TASK INPUT:
☆ ☆ ☆ ☆ ☆ ☆ ☆

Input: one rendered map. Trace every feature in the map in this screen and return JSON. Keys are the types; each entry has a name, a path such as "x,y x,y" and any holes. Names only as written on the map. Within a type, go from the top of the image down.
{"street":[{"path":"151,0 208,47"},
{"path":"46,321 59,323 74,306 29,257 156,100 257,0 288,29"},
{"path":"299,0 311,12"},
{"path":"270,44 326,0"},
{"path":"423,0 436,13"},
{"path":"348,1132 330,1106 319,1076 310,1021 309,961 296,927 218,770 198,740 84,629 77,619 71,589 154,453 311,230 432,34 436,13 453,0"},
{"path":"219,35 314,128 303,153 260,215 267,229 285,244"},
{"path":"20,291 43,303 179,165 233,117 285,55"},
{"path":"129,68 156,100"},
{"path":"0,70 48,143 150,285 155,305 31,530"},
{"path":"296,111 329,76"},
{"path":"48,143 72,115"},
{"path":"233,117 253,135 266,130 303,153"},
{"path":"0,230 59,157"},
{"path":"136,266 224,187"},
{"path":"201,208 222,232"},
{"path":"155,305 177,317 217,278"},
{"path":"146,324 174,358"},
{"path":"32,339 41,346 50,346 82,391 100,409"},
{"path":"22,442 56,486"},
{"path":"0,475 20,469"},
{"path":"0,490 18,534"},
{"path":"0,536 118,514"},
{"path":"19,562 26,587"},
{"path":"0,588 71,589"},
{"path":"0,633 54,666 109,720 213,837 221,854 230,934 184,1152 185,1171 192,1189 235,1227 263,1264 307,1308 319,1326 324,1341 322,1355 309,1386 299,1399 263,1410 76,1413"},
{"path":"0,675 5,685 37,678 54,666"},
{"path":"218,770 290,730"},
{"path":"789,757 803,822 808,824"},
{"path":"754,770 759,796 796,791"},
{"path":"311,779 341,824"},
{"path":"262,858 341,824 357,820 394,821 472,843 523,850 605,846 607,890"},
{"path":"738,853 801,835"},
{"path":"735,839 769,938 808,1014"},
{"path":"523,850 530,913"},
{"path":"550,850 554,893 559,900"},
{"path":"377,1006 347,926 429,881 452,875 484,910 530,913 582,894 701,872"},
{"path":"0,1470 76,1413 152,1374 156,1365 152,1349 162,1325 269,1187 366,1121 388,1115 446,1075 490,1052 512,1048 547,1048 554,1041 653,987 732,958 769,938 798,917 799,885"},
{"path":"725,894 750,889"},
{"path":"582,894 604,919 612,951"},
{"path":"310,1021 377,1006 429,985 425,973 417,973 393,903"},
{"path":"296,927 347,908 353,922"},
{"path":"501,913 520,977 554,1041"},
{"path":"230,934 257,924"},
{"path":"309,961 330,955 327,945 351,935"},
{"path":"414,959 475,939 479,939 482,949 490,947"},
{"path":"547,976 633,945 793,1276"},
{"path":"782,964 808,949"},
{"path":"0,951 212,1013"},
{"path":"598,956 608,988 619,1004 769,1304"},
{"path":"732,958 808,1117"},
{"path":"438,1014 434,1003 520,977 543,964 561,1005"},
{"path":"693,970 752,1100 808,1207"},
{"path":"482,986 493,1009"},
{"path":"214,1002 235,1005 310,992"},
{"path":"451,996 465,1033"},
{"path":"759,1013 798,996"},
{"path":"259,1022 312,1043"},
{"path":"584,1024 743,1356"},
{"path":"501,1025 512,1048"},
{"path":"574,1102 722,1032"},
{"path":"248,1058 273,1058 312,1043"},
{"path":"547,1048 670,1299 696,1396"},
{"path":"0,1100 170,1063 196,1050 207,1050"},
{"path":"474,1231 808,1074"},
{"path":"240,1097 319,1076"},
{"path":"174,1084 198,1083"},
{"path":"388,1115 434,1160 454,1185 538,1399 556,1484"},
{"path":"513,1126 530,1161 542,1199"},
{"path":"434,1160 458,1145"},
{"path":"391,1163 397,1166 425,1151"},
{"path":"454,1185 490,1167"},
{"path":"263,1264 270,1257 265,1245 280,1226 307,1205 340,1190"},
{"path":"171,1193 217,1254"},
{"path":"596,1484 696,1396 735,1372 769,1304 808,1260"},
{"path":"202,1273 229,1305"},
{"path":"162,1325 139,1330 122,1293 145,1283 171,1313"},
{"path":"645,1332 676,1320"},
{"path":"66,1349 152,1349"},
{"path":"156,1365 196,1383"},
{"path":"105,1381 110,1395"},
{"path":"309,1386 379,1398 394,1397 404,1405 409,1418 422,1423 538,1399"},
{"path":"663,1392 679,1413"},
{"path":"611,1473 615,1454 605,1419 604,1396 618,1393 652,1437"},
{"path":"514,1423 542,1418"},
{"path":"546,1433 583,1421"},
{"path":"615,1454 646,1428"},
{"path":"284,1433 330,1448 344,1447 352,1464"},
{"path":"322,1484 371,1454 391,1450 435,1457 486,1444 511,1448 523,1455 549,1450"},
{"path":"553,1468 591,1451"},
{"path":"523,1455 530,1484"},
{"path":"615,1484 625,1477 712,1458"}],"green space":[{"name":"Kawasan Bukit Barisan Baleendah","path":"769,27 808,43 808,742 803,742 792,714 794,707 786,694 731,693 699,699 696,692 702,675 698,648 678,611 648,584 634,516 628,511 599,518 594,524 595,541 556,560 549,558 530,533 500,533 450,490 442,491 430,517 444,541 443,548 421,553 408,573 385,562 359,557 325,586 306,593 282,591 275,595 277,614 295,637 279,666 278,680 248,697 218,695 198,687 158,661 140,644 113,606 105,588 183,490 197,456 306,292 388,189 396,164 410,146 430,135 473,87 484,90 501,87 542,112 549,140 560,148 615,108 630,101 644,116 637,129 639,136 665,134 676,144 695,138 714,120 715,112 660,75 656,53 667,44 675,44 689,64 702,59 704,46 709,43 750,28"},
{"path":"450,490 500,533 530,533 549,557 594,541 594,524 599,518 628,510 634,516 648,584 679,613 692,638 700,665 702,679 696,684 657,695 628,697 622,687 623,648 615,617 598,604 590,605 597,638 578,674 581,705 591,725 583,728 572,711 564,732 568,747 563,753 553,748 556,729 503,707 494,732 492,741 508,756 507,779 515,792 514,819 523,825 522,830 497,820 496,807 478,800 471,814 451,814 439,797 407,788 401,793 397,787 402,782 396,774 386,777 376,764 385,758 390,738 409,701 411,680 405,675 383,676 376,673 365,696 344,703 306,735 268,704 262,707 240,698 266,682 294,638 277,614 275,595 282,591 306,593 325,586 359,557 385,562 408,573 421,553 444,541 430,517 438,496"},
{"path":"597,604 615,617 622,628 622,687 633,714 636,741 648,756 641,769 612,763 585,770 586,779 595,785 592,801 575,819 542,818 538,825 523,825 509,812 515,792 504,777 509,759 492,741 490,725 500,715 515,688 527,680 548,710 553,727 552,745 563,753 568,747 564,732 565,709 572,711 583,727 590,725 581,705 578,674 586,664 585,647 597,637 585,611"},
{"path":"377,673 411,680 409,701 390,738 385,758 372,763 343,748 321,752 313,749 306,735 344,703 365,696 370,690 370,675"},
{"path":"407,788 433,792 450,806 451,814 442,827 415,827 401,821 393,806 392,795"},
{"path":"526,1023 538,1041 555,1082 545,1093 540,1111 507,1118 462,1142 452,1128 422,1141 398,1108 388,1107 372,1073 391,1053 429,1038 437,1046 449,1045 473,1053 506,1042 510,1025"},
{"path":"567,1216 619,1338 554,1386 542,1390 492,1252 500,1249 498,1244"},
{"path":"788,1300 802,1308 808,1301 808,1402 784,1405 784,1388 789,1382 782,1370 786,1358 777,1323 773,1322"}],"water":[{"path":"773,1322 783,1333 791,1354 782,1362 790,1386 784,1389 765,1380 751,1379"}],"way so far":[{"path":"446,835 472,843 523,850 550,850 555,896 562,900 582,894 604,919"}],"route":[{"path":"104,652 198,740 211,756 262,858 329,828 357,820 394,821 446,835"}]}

☆ ☆ ☆ ☆ ☆ ☆ ☆

INSTRUCTIONS TO FOLLOW: Every line in the entries above that has the word "name" should be identified and copied.

EXERCISE RESPONSE:
Input: one rendered map. Trace every feature in the map in this screen and return JSON. Keys are the types; each entry has a name, a path such as "x,y x,y" and any holes. Names only as written on the map. Within a type, go from the top of the image down.
{"path":"615,1484 625,1477 712,1458"}],"green space":[{"name":"Kawasan Bukit Barisan Baleendah","path":"769,27 808,43 808,742 803,742 792,714 794,707 786,694 731,693 699,699 696,692 702,675 698,648 678,611 648,584 634,516 628,511 599,518 594,524 595,541 556,560 549,558 530,533 500,533 450,490 442,491 430,517 444,541 443,548 421,553 408,573 385,562 359,557 325,586 306,593 282,591 275,595 277,614 295,637 279,666 278,680 248,697 218,695 198,687 158,661 140,644 113,606 105,588 183,490 197,456 306,292 388,189 396,164 410,146 430,135 473,87 484,90 501,87 542,112 549,140 560,148 615,108 630,101 644,116 637,129 639,136 665,134 676,144 695,138 714,120 715,112 660,75 656,53 667,44 675,44 689,64 702,59 704,46 709,43 750,28"},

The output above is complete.